:: Supplied entries
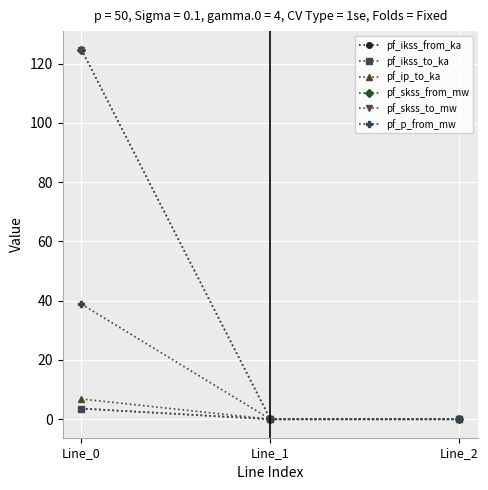

Does the chart have visible grid lines?

Yes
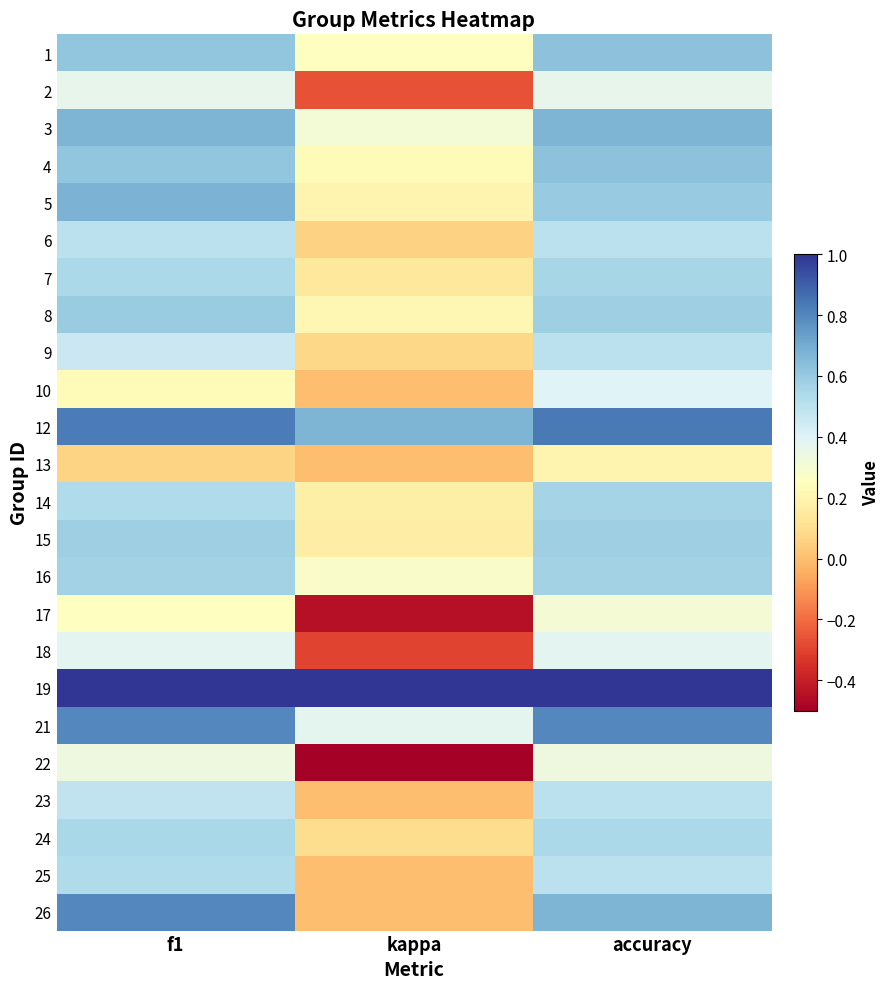

At which category is the sum across all series the highest?

accuracy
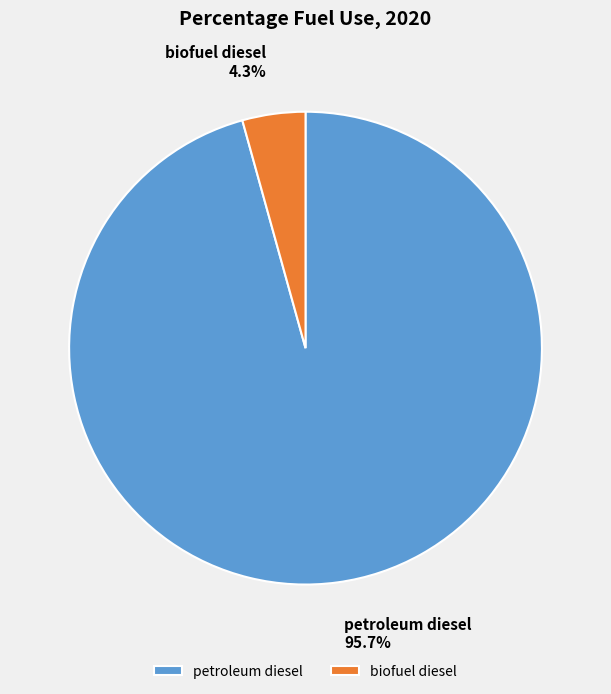

Is there any slice that represents more than half of the pie?

Yes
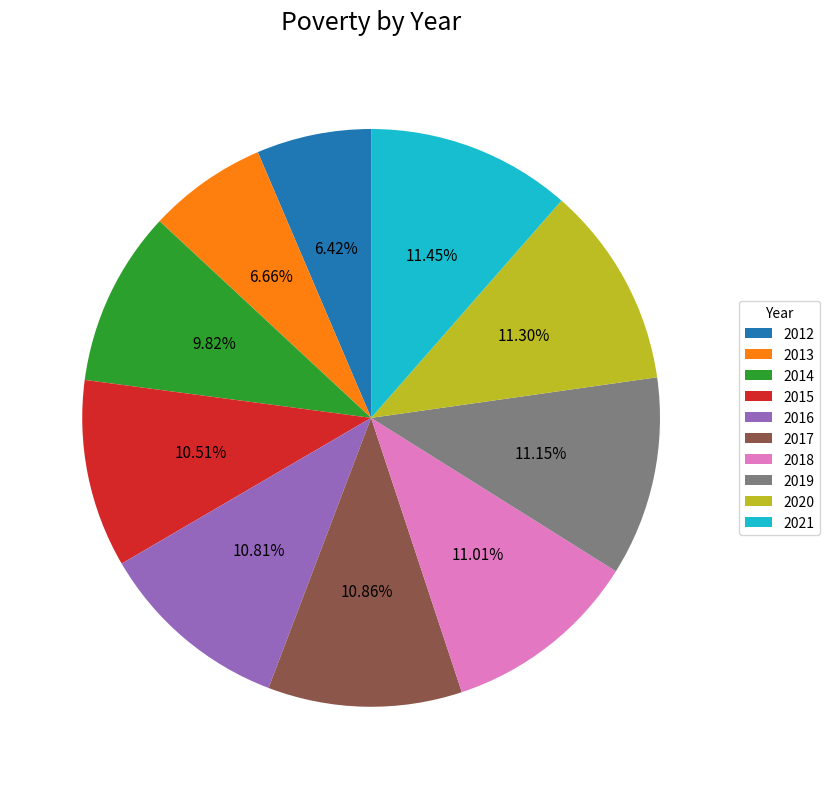

What percentage do 2012 and 2013 together represent?

13.1%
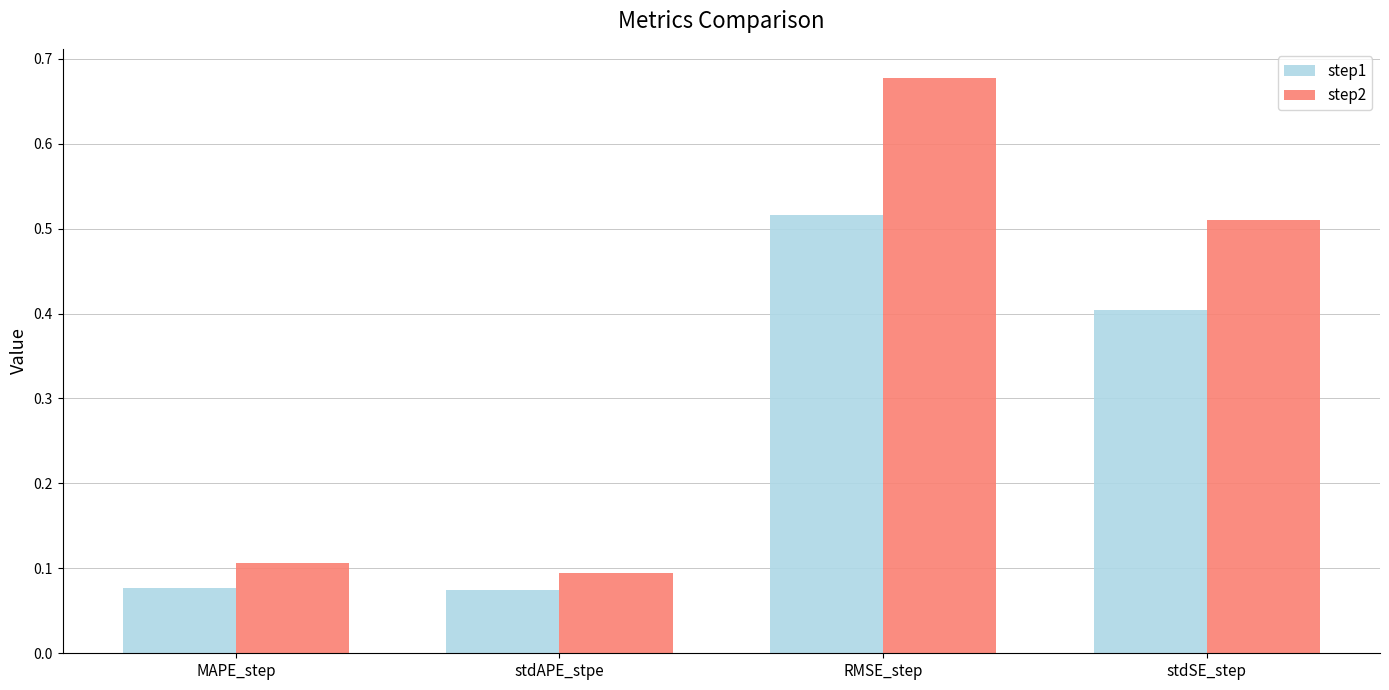

Which series has the largest total across all categories?

step2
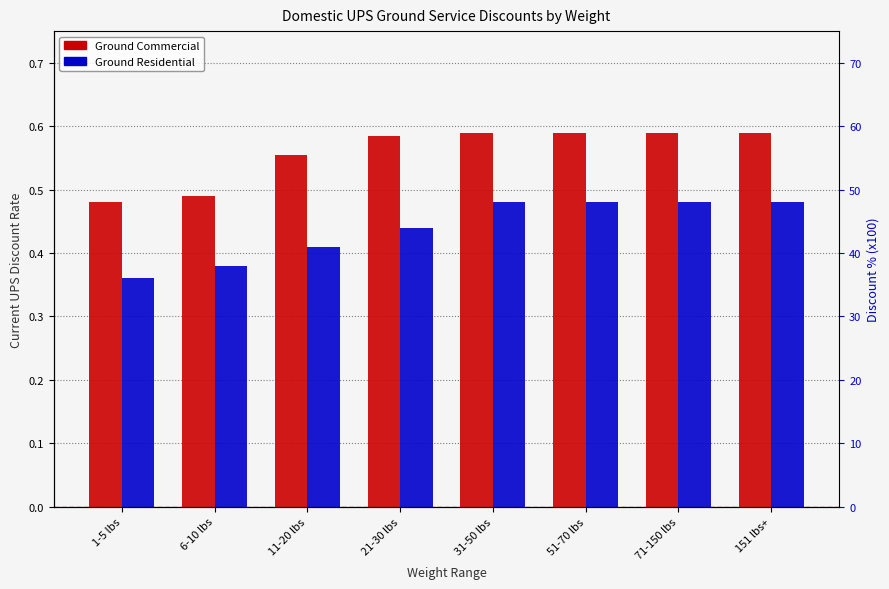

How many distinct data groups are displayed?

2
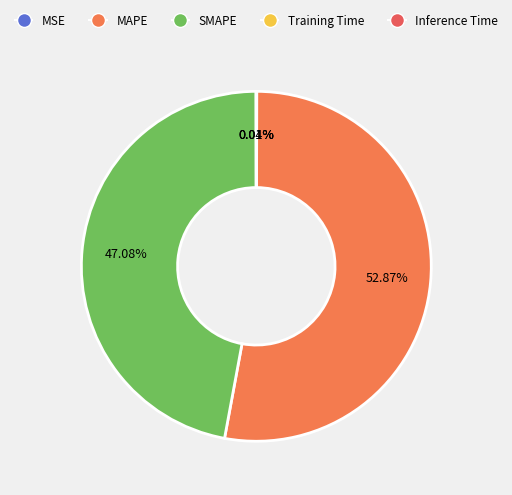

What percentage is NOT represented by MAPE?

47.1%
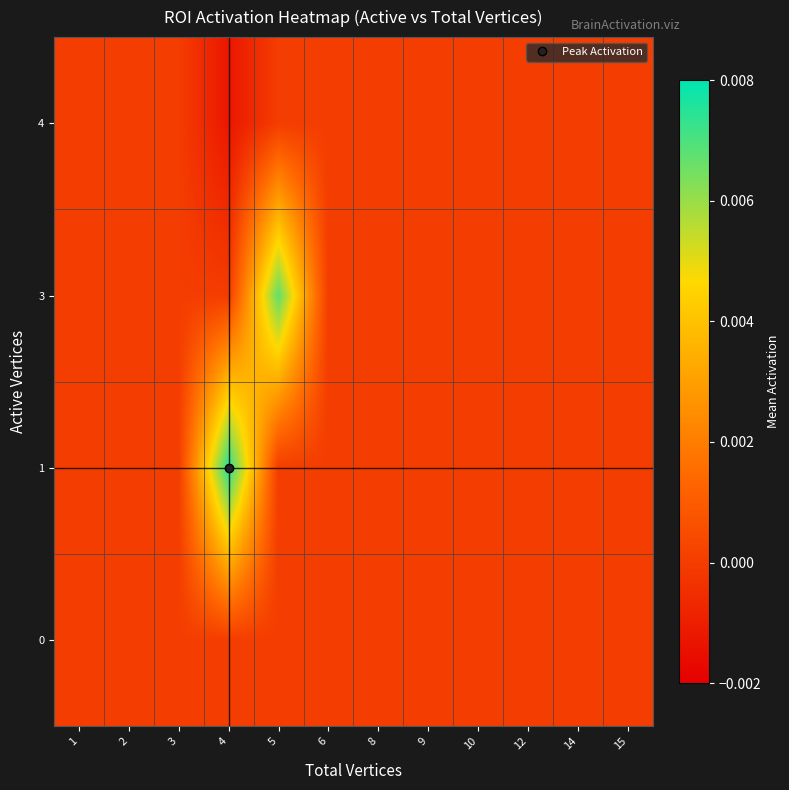

At which category is the sum across all series the highest?

5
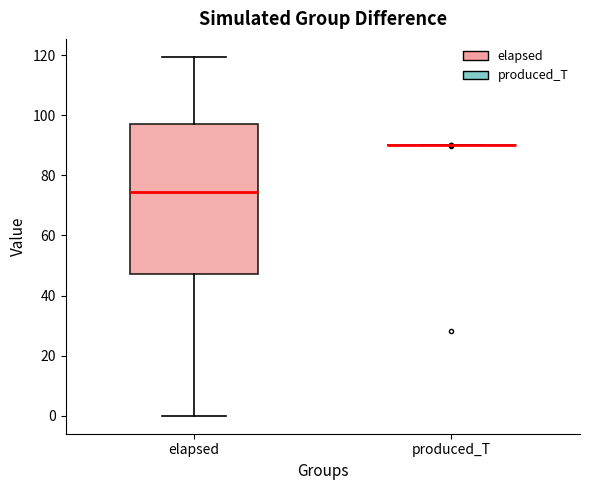

Reading left to right, transcribe this box plot: for each box, give where its median line is, the range the box spans, and where its two whiskers end, as read against the y-axis. The values are not printed on the chart, so give them approximately, as read against the axis.

elapsed: median 74, box 48 to 96, whiskers 0 to 120
produced_T: box collapsed to a line at 90, whiskers 90 to 90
::::
• **Instructions to follow**:
Rewrite all of the lines above as a numbered list, skipping the blank lines and leaving the pictures out.

• **Answer to this problem**:
1. Does the chart have visible grid lines?
2. Yes
3. At which category is the sum across all series the highest?
4. accuracy
5. Is there any slice that represents more than half of the pie?
6. Yes
7. What percentage do 2012 and 2013 together represent?
8. 13.1%
9. Which series has the largest total across all categories?
10. step2
11. How many distinct data groups are displayed?
12. 2
13. What percentage is NOT represented by MAPE?
14. 47.1%
15. At which category is the sum across all series the highest?
16. 5
17. Reading left to right, transcribe this box plot: for each box, give where its median line is, the range the box spans, and where its two whiskers end, as read against the y-axis. The values are not printed on the chart, so give them approximately, as read against the axis.
18. elapsed: median 74, box 48 to 96, whiskers 0 to 120
19. produced_T: box collapsed to a line at 90, whiskers 90 to 90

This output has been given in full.